--- THE TASK ---
In the entries below, find the line with "# Export the purple" and transcribe it and every line after it exactly, through the last line, without pictures.

--- RECORDS TO PROCESS ---
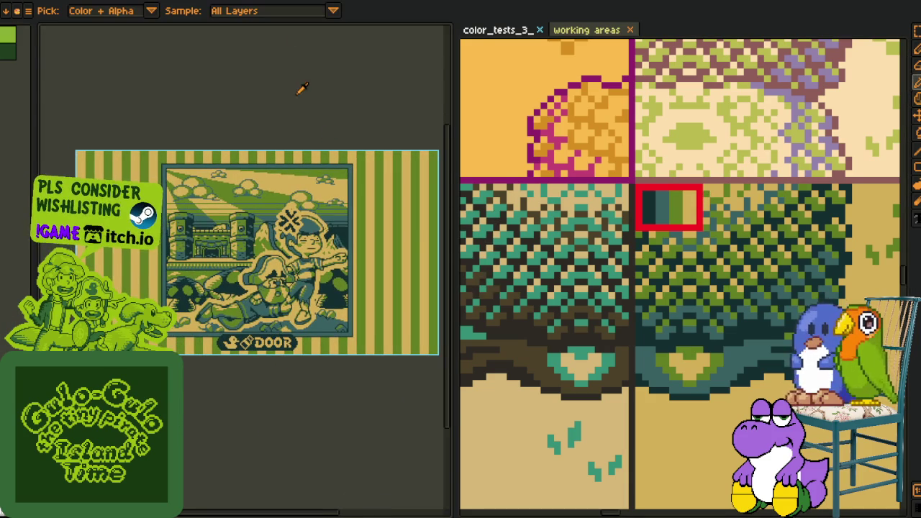
pyautogui.press('ctrl+Tab')
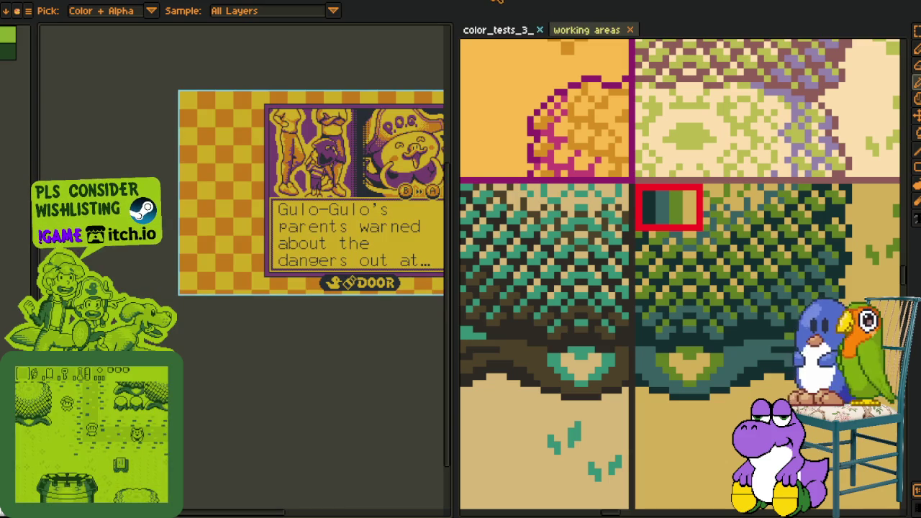
# Export the green castle screenshot as a PNG.
pyautogui.press('ctrl+Tab')
pyautogui.click(27, 10)
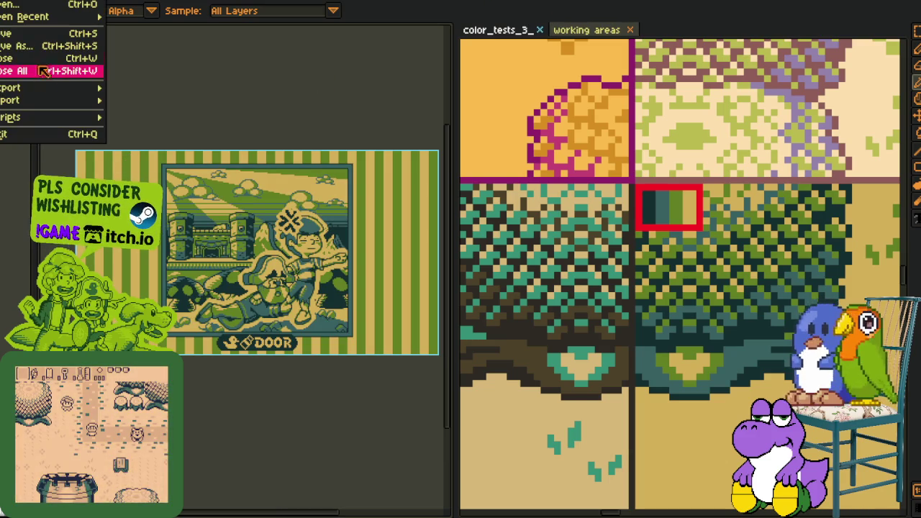
pyautogui.click(133, 87)
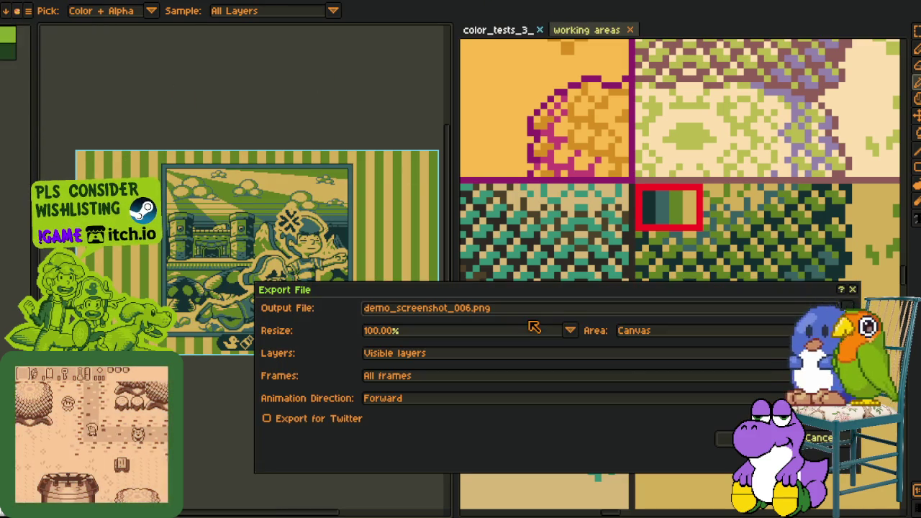
pyautogui.press('Return')
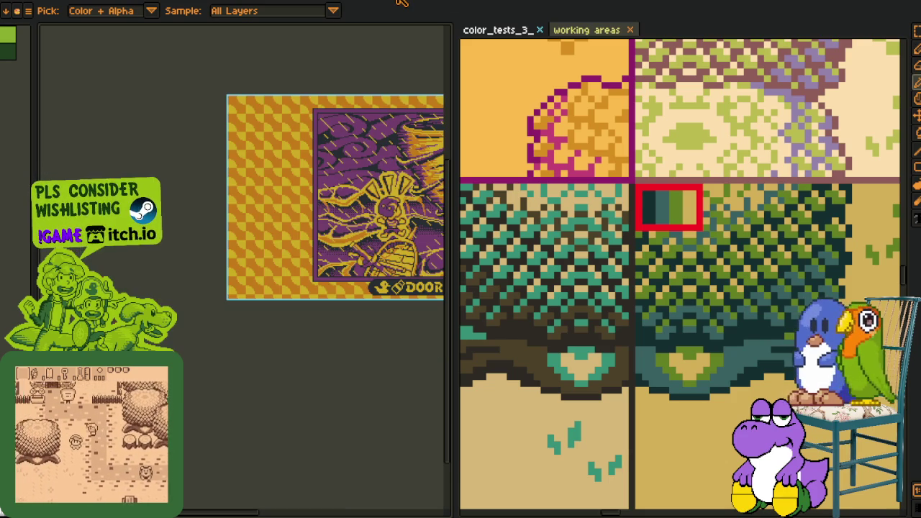
# Export the purple tornado screenshot as a PNG.
pyautogui.moveTo(362, 118); pyautogui.dragTo(239, 156)
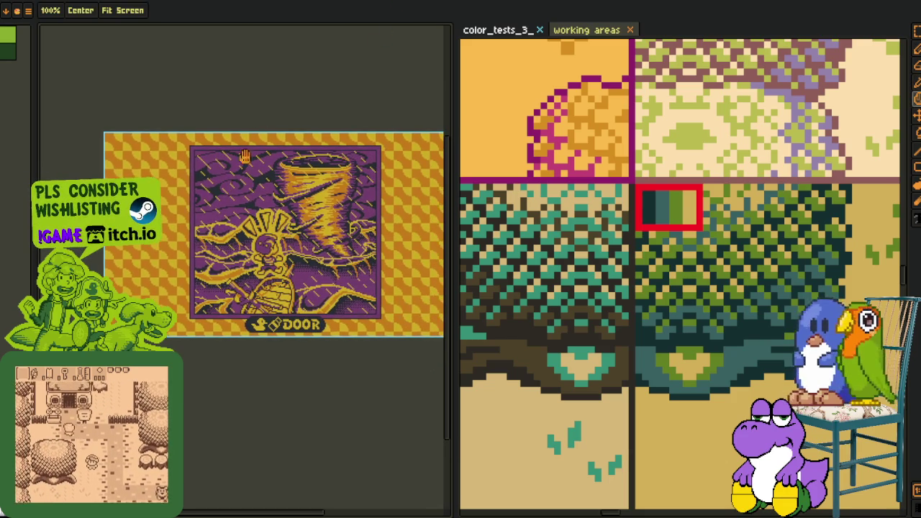
pyautogui.click(27, 10)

--- ANSWER TO THIS TASK ---
# Export the purple tornado screenshot as a PNG.
pyautogui.moveTo(362, 118); pyautogui.dragTo(239, 156)
pyautogui.click(27, 10)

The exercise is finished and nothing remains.